* **Exercise goal**:
All the lines below should be set down exactly, with no picture carried into the copy.

* **Data records**:
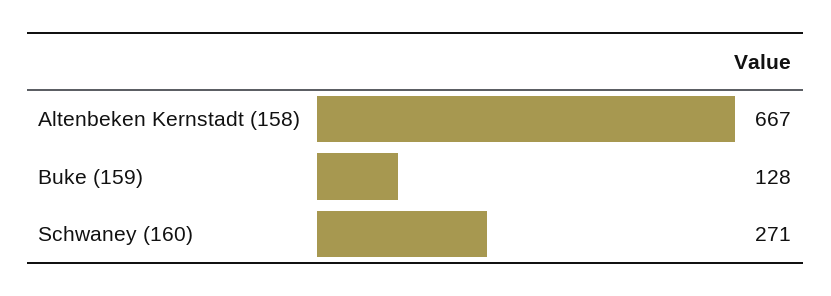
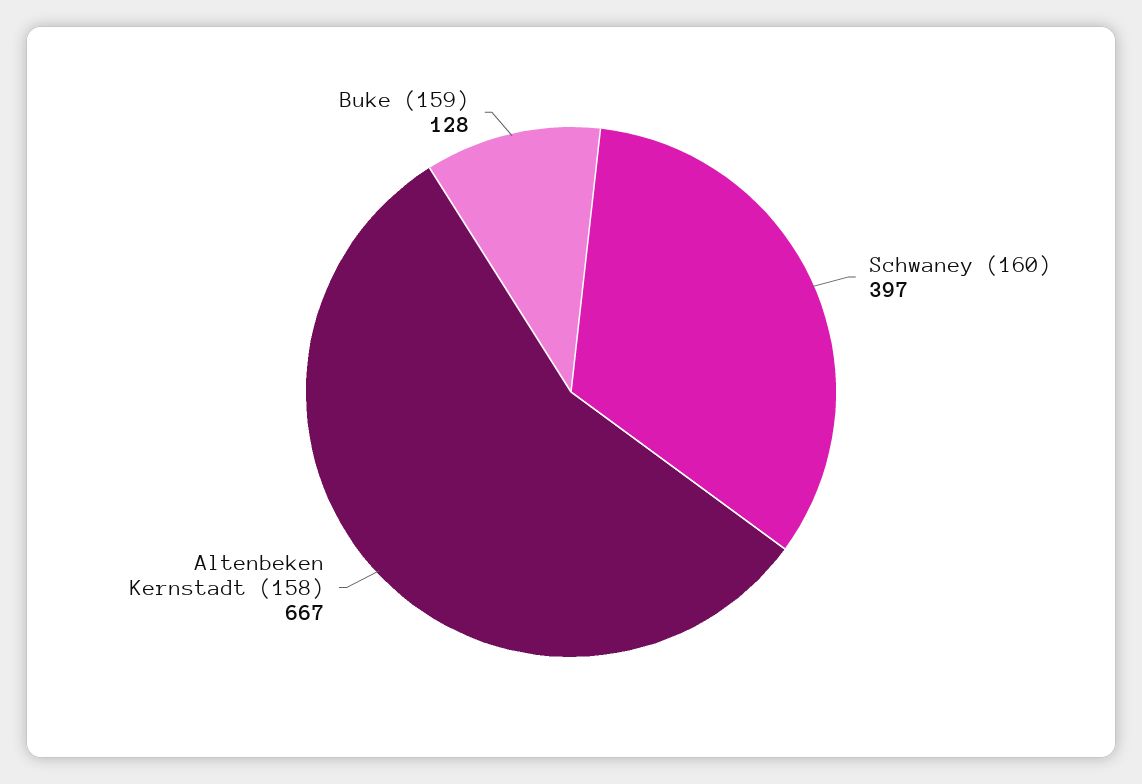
  {
    "Altenbeken Kernstadt (158)": 667,
    "Buke (159)": 128,
-   "Schwaney (160)": 271
+   "Schwaney (160)": 397
  }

* **Exercise answer**:
  {
    "Altenbeken Kernstadt (158)": 667,
    "Buke (159)": 128,
-   "Schwaney (160)": 271
+   "Schwaney (160)": 397
  }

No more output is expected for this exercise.